The Asian Development Bank (ADB) released a report this month on the predicted state of the economies in Asia during and after the COVID-19 outbreak. The Bank's five largest stakeholders are the US (15.6 percent), Japan (15.6 percent), China (6.4 percent), India (6.3 percent), and Australia (5.8 percent).
In this article, we have extrapolated the data for India from the report, and provided an insight to the economic impact of the pandemic on the country as well as explain the manufacturing opportunities for foreign firms in India's special economic zones (SEZs).
According to the ADB, "Growth in India will understandably remain subdued in 2020 after a disappointing 2019. India suffered a sharp slowdown last year, from 6.1% in fiscal 2018 to 5.0%, as a credit crunch that originated in the non-banking financial sector severely hampered bank lending. COVID-19 has not yet spread extensively in India, but measures to contain the virus and a weaker global environment will whip up headwinds, offsetting support from corporate and personal income tax cuts as well as financial sector reforms which are meant to revive credit flows. GDP growth in India is forecast to slow further to 4.0% this year before strengthening to 6.2% in fiscal 2021."

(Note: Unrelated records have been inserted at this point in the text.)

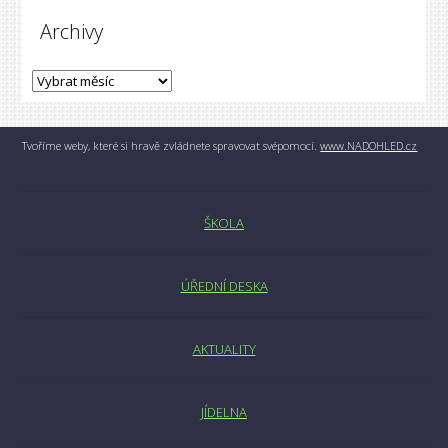
Archivy
Tvoříme weby, které si hravě zvládnete spravovat svépomocí.
www.NADOHLED.cz
ŠKOLA
ÚŘEDNÍ DESKA
AKTUALITY
JÍDELNA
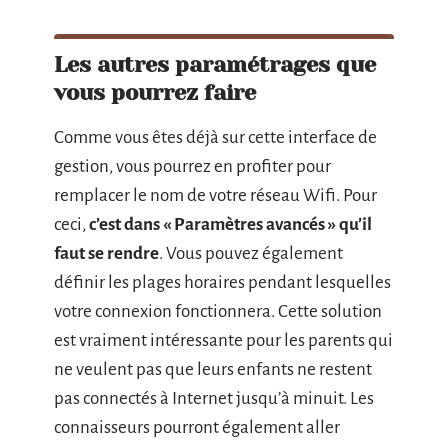
Les autres paramétrages que
vous pourrez faire
Comme vous êtes déjà sur cette interface de
gestion, vous pourrez en profiter pour
remplacer le nom de votre réseau Wifi. Pour
ceci,
c’est dans « Paramètres avancés » qu’il
faut se rendre
. Vous pouvez également
définir les plages horaires pendant lesquelles
votre connexion fonctionnera. Cette solution
est vraiment intéressante pour les parents qui
ne veulent pas que leurs enfants ne restent
pas connectés à Internet jusqu’à minuit. Les
connaisseurs pourront également aller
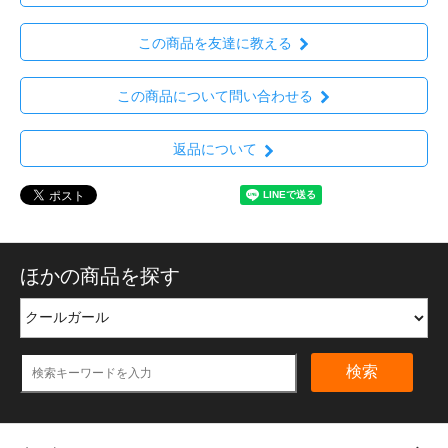
この商品を友達に教える
この商品について問い合わせる
返品について
ほかの商品を探す
検索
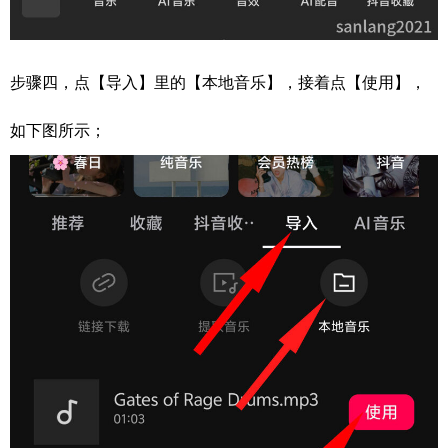
步骤四，点【导入】里的【本地音乐】，接着点【使用】，
如下图所示；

Although the immediate figures are not great, the COVID-19 pandemic may be good news for Indian competitiveness and capital inflows as long as the government can match mid-2020 recovery by providing incentives for foreign investors.
ADB is far less optimistic for the chances of an immediate rebound from COVID-19 in the West, with growth stagnating or contracting in the major industrial economies of the US and Europe. Ratings agency, such as Fitch, also take a similar view. These economies are taking a distinct hit and post COVID-19 will emerge with bankruptcies, little available investment capital, and high unemployment rate.
Therefore, companies will need to look for cheaper alternatives to produce much-needed manufacturing products in order to stimulate consumer demand in the affected countries. The production requirement could be partially met by India as incentives are available to allow fast tracking of manufacturing businesses in SEZs and free trade zones.
India's SEZs typically offer competitive infrastructure, duty free exports, tax incentives, and other incentives designed to make it easier to conduct business. SEZs in India are a popular investment destination for many multinationals, particularly exporters.
Incentives for setting up in an Indian SEZ
- Duty free import and domestic procurement of goods for the development, operation, and maintenance of your company;
- Exemption from the Goods and Services Tax (GST) and levies imposed by state government (supplies to SEZs are zero rated under the IGST Act, 2017, meaning they are not taxed);
- Single window clearances for all state and federal government approvals;
- Exemption in electricity duty and tax on sale of electricity by certain states in India;
- Presence of customs officer in the SEZs to facilitate and expedite the trade processes;
- A unit in an SEZ is permitted to procure imported goods from a customs bonded warehouse situated in the domestic tariff area, without payment of customs duty, provided such goods are procured with the intention of re-export; and
- Some states also offer land to SEZ developers at concessional rates to promote industries in accordance with the state's prevailing Industrial Policy.
India also provides free trade and warehousing zones (FTWZ), a special category of SEZs that focuses on trade and warehousing activities. It is deemed a foreign territory within India for the purpose of tariff and trade. The zone can be utilized for duty free import of all goods, barring prohibited items, for warehousing and then substantially for re-selling/re-invoicing or re-exporting.
The benefits of the SEZ policy is one of the reasons why there is an increase in the number of foreign firms operating in India.
Given the COVID-19 situation, global manufacturers should re-evaluate their manufacturing investments at this time.